Wednesday, October 31, 2018
CLIMATE KIDS: Youth climate activists and their supporters rallied outside federal courthouses around the Pacific Northwest this week in support of the 21 young plaintiffs in a landmark case against the U.S. government.
The young plaintiffs argue the federal government’s support of fossil fuels violates their constitutional rights to life, liberty and property and has failed to protect resources in the public trust for future generations.
The landmark case was set to begin in federal court in Oregon, but remains on hold while the Supreme Court decides whether it should move forward. The government has repeatedly tried to halt the case. The Court agreed to a temporary stay while it considers the Justice Department’s argument that a trial would cause the government “irreparable harm.”
The decision to delay the case at this early stage is highly unusual, but perhaps is an indication of the changing face of justice in the Trump era.
No monetary damages are sought in the Oregon case. The young plaintiffs want the federal government to implement a National Climate Recovery Plan and transition to 100 percent clean energy by 2050. The federal government argues the lawsuit is an unconstitutional attempt to use a single Oregon court to control the entire nation’s energy and climate policy—and indeed there is some foundation to that view.
A similar youth climate case against Washington state is currently on appeal. The nonprofit Our Children’s Trust has filed similar suits in all 50 states, along with the federal one.
If successful, any one of these lawsuits could result in a court order that the federal government develop and implement a plan to cut greenhouse gas emissions. If the plaintiffs lose, a trial would still present a public forum on climate change and the risks it poses to the nation. A trial could also force the Trump administration into the uncomfortable position of admitting the facts about climate change while arguing that it need not address the problem.
The government’s lawyers haven’t contested the children’s central claims—that climate change is real and is causing them harm. Instead, the lawyers have argued that the federal government is not responsible and that the court has no place ordering political branches what to do.
Yet the essence of these climate action lawsuits is that the political branches of the United States are in paralysis, laws currently on the books are being ignored or undercut by administrative policy directive, and the courts have a role to ensure that the law is followed and that ultimate justice is carried forward. Liken it to a child custody battle, in which the “politics” are very much in ferment but the court nevertheless holds a duty to the ward or trustee and has a role in ensuring issues move forward to timely resolution.
When these youth climate actions were first initiated in the Obama era, both the administration and makeup of the U.S. Supreme Court appeared benign, non-hostile, to this guiding role of the courts. Things have changed dramatically in both arenas in the past 20 months, and all of these actions could be crushed by new interpretations in a realignment of the federal courts.
The U.S. Supreme Court currently has 43 arguments scheduled for this term; and while a great number of these will involve matters that justices will no doubt find themselves in agreement upon, at least eight are controversies that will affect large swaths of the national population and involving laws that vary significantly at the state level. Decisions in these areas could dramatically change the political landscape of the United States into something unrecognizable.

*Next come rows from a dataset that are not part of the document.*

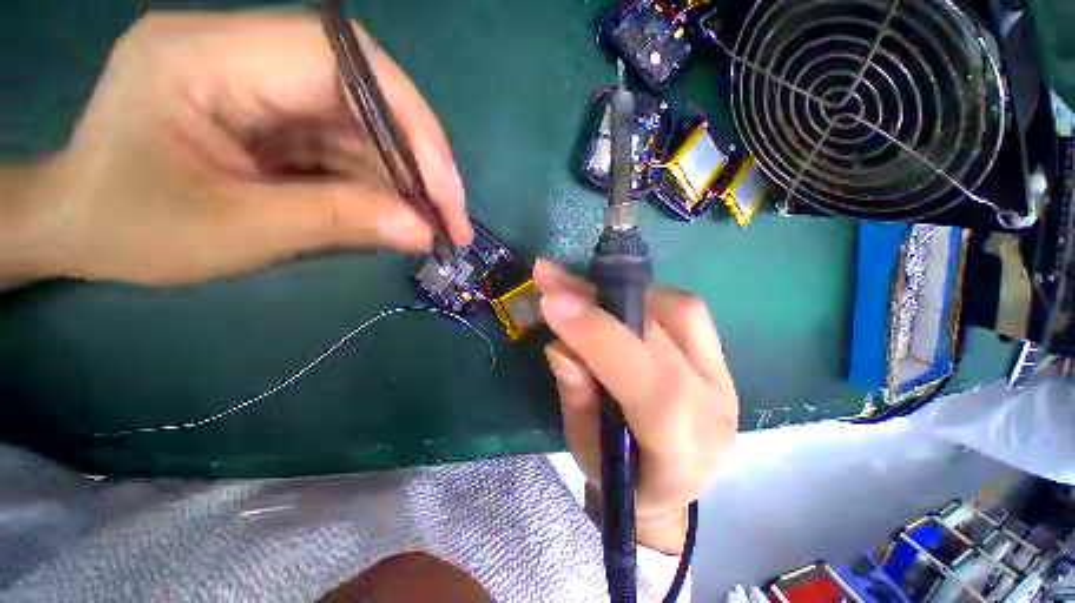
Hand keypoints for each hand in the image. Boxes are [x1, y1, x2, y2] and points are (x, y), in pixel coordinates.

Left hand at [17, 11, 470, 284]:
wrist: (76, 227)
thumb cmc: (129, 229)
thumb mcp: (235, 231)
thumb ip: (337, 221)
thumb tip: (423, 232)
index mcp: (210, 55)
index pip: (344, 62)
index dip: (412, 123)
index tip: (446, 189)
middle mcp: (244, 51)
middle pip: (366, 92)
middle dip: (419, 160)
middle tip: (450, 217)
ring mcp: (262, 82)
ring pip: (364, 124)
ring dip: (404, 180)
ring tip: (432, 226)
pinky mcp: (273, 113)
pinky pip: (345, 144)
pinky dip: (379, 183)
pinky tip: (398, 216)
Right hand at [533, 259, 738, 553]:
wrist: (667, 484)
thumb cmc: (620, 476)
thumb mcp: (584, 447)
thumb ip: (576, 394)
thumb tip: (560, 343)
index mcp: (683, 451)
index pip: (654, 387)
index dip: (600, 337)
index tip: (553, 302)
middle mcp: (714, 407)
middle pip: (661, 337)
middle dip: (598, 301)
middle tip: (553, 277)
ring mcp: (724, 376)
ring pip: (678, 310)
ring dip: (622, 294)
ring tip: (580, 289)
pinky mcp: (719, 356)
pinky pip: (685, 308)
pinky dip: (644, 296)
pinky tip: (616, 301)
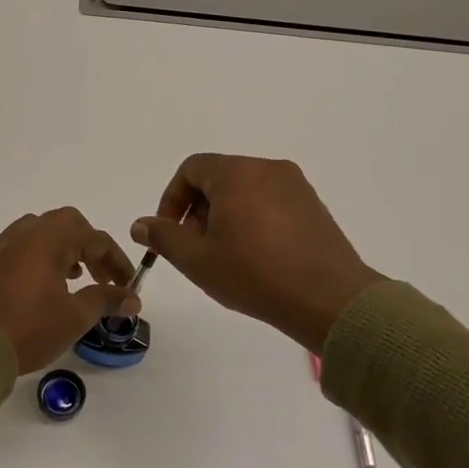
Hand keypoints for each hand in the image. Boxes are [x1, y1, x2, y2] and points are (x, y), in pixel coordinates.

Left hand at [0, 208, 139, 373]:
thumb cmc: (30, 329)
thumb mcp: (75, 317)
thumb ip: (106, 299)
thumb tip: (132, 298)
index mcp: (49, 240)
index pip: (95, 238)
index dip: (117, 261)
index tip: (128, 286)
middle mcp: (23, 234)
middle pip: (66, 224)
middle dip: (89, 246)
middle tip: (100, 277)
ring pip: (36, 230)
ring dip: (59, 247)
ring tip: (70, 277)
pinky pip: (8, 245)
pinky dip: (26, 253)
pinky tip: (29, 275)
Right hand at [132, 155, 380, 353]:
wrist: (328, 299)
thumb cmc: (253, 274)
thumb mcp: (196, 259)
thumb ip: (163, 236)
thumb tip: (140, 225)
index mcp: (236, 173)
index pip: (191, 169)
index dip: (172, 199)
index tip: (171, 233)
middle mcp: (267, 168)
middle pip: (218, 178)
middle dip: (199, 210)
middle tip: (197, 250)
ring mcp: (295, 186)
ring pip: (245, 191)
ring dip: (225, 217)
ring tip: (226, 257)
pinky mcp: (313, 206)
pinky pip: (270, 203)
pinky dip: (254, 221)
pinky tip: (257, 258)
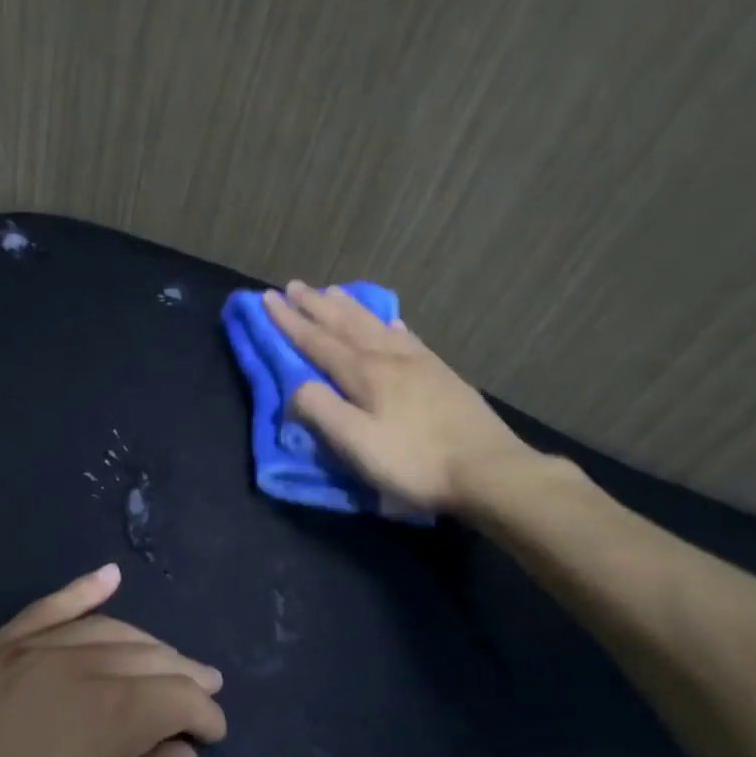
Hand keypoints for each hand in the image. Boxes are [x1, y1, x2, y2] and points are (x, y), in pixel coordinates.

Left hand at [0, 564, 225, 756]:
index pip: (175, 697)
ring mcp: (21, 653)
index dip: (203, 714)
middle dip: (181, 674)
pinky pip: (41, 611)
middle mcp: (70, 666)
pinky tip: (109, 577)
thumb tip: (180, 749)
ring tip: (167, 659)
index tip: (214, 734)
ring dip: (141, 643)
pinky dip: (78, 592)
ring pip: (99, 631)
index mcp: (107, 714)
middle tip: (204, 691)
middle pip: (143, 656)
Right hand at [262, 281, 548, 516]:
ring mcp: (419, 363)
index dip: (289, 321)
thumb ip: (321, 411)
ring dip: (350, 308)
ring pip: (375, 325)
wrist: (488, 470)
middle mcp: (389, 358)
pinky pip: (408, 338)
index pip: (317, 341)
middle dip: (316, 306)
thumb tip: (297, 387)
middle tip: (294, 286)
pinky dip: (390, 325)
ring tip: (333, 292)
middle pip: (345, 324)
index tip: (267, 298)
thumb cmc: (414, 462)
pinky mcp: (442, 375)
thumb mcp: (356, 444)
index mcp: (364, 374)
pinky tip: (391, 322)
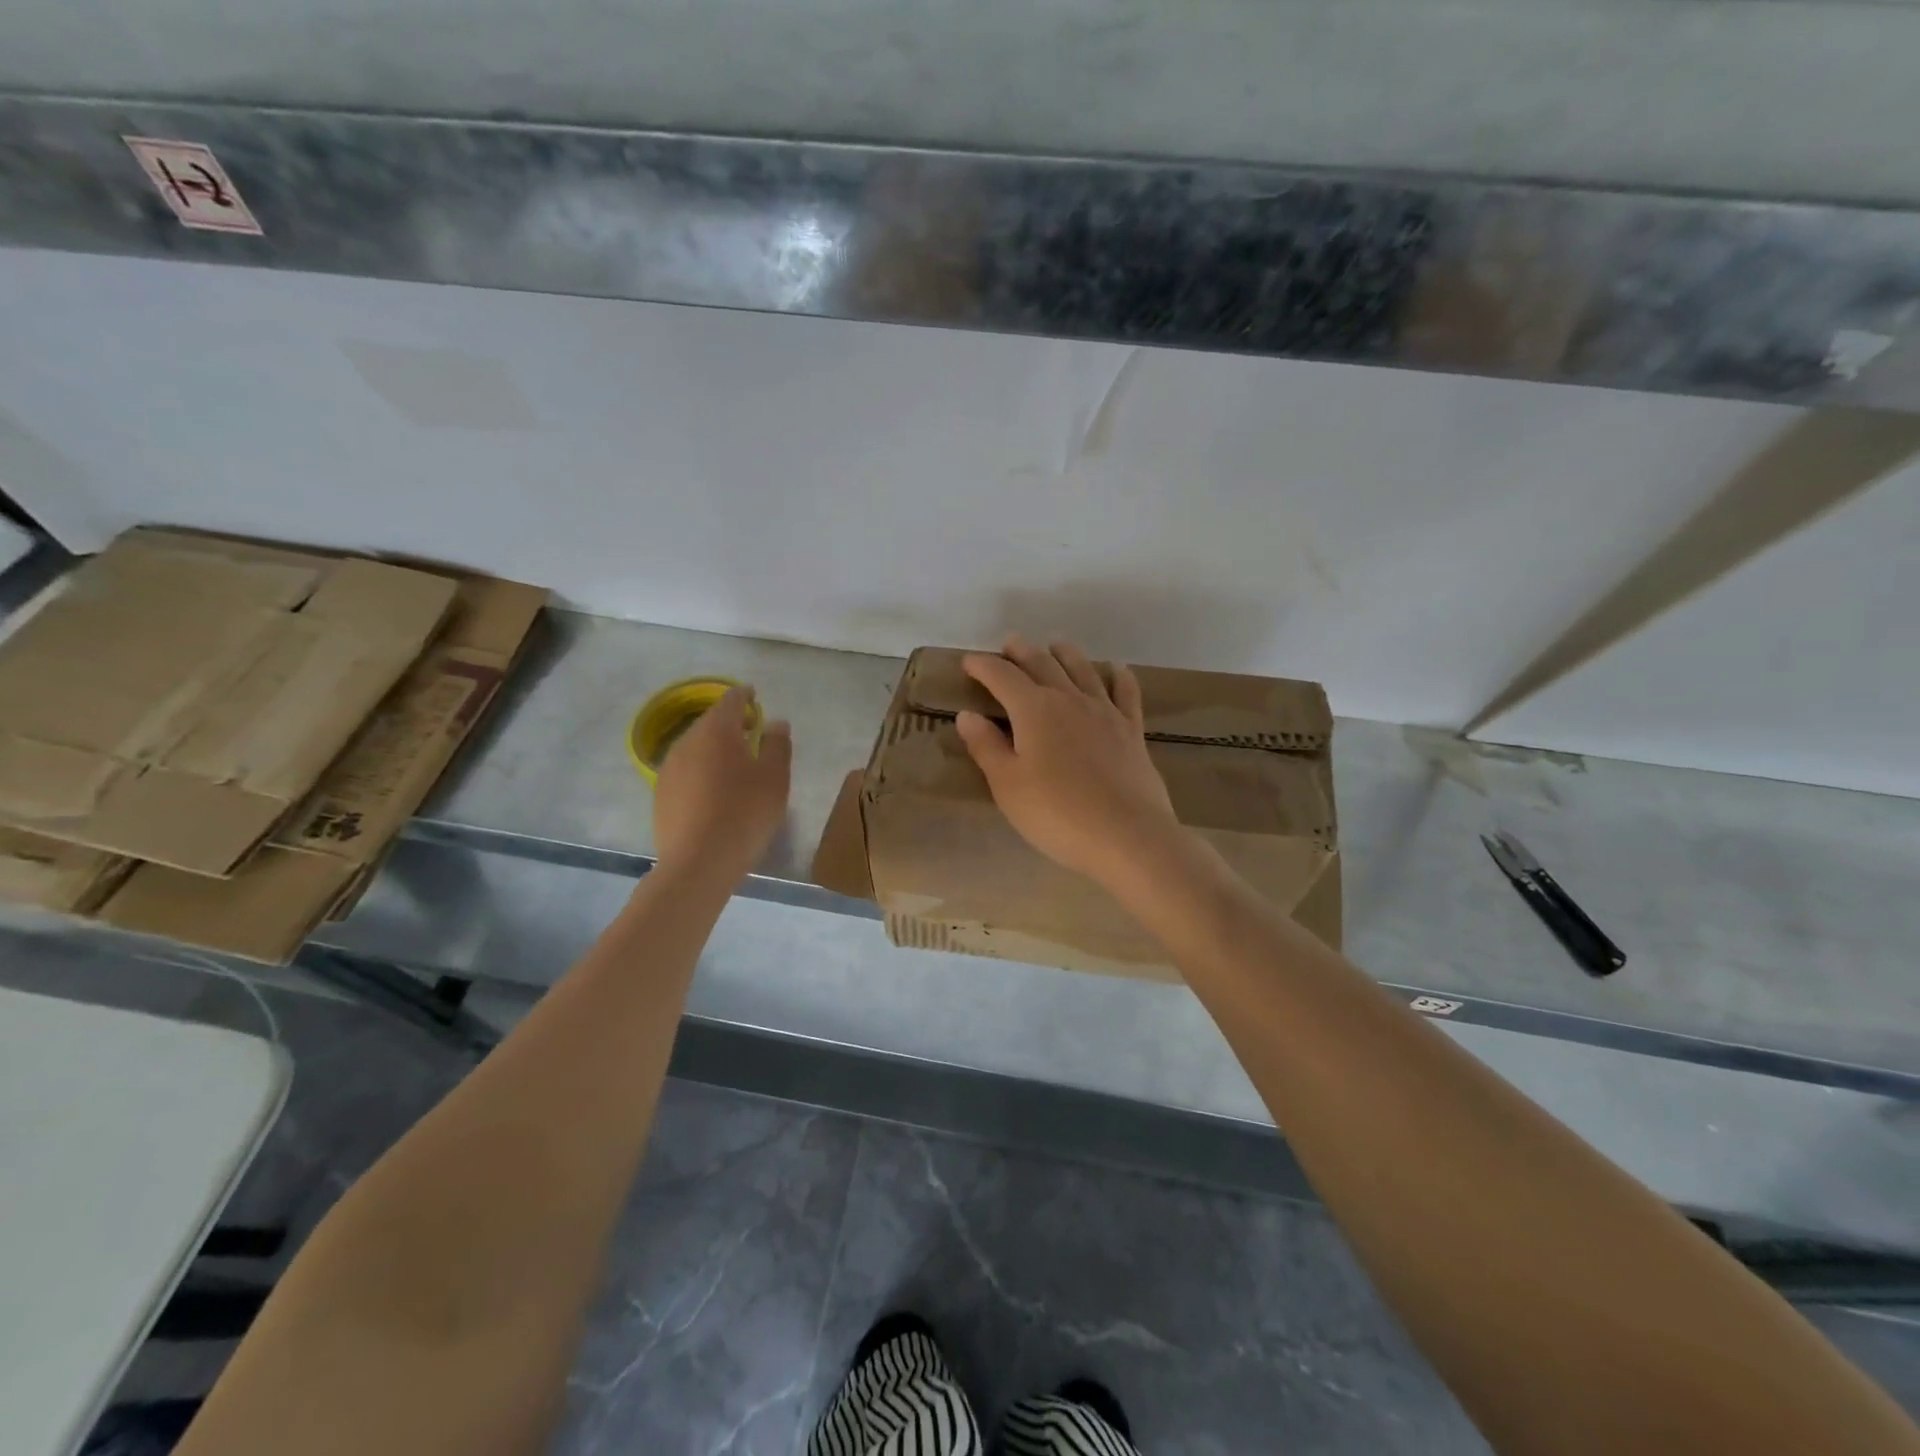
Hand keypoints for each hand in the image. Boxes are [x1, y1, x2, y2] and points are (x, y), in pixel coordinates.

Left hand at [652, 687, 791, 883]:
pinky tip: (714, 791)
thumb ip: (777, 744)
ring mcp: (669, 768)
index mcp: (716, 731)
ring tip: (735, 764)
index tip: (755, 698)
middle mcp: (687, 741)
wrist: (698, 862)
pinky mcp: (660, 794)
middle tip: (751, 732)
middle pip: (710, 723)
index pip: (730, 700)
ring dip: (715, 748)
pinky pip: (686, 770)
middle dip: (730, 723)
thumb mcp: (774, 778)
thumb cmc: (744, 813)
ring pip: (695, 747)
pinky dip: (702, 770)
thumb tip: (775, 722)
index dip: (745, 696)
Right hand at [956, 635, 1180, 886]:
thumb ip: (986, 746)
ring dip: (1065, 653)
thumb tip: (967, 714)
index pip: (1002, 676)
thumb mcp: (1008, 784)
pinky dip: (1118, 676)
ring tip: (1055, 645)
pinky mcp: (1131, 730)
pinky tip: (1116, 669)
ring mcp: (1104, 712)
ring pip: (1082, 670)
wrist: (1126, 835)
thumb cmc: (1056, 813)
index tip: (969, 662)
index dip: (983, 666)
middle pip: (1042, 664)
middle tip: (1010, 643)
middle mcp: (1069, 699)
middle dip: (1022, 651)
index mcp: (1033, 709)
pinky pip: (1125, 692)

Among these matters are laws that could be employed to ban abortions at early stages in a pregnancy; state voting restrictions and aggressive gerrymandering; employment discrimination based on gender identity and sexual orientation; law enforcement’s involvement in pursuing and handling undocumented immigrants; and the states’ nascent marijuana legalization laws that are in conflict with federal drug policy. Washington’s gun control laws, its efforts to attempt to price and reduce carbon pollution, and even tribal treaty and sovereignty issues could fall to this realigned court.
Even more dramatic than the realignment of the Supreme Court has been the Trump administration’s dominance of highly influential federal circuit courts, where many of these cases are heard and resolved.
Donald Trump has successfully appointed more federal appeals court judges so far in his presidency than Barack Obama and George W. Bush combined had appointed at the same point in theirs, according to data from the Federal Judicial Center. Trump has successfully appointed 43 judges, including 22 appeals court judges and 20 district judges. Dozens of other court nominees are awaiting votes in the Senate, including five in the Ninth Circuit that serves Washington and Oregon. All of these are lifetime appointments, and assure that Trump policies will endure for many decades after his presidency.
It’s an enormous windfall that resulted from protracted intransigence from Republicans in Congress who refused to confirm federal judges during the Obama presidency. But more, it is the result of successive years of low voter turnout in national elections—in 2010, in 2012, in 2014, again in 2016—that have kept control of Congress (and thereby the appointment of judges) disproportionately in the hands of underpopulated parts of the country—the Plains and Rust Belt.
This is the lasting consequence of the boycott of elections, the durable harm that arrives from successive years of not bothering to cast a ballot.
At the heart of the climate kids’ action is the belief that for them and their generation, time is running out. Their world is imperiled, there aren’t many good options, and they need someone powerful to champion their cause. Yes, that could be voters.
One needn’t look at too distant a horizon to recognize the climate kids are right.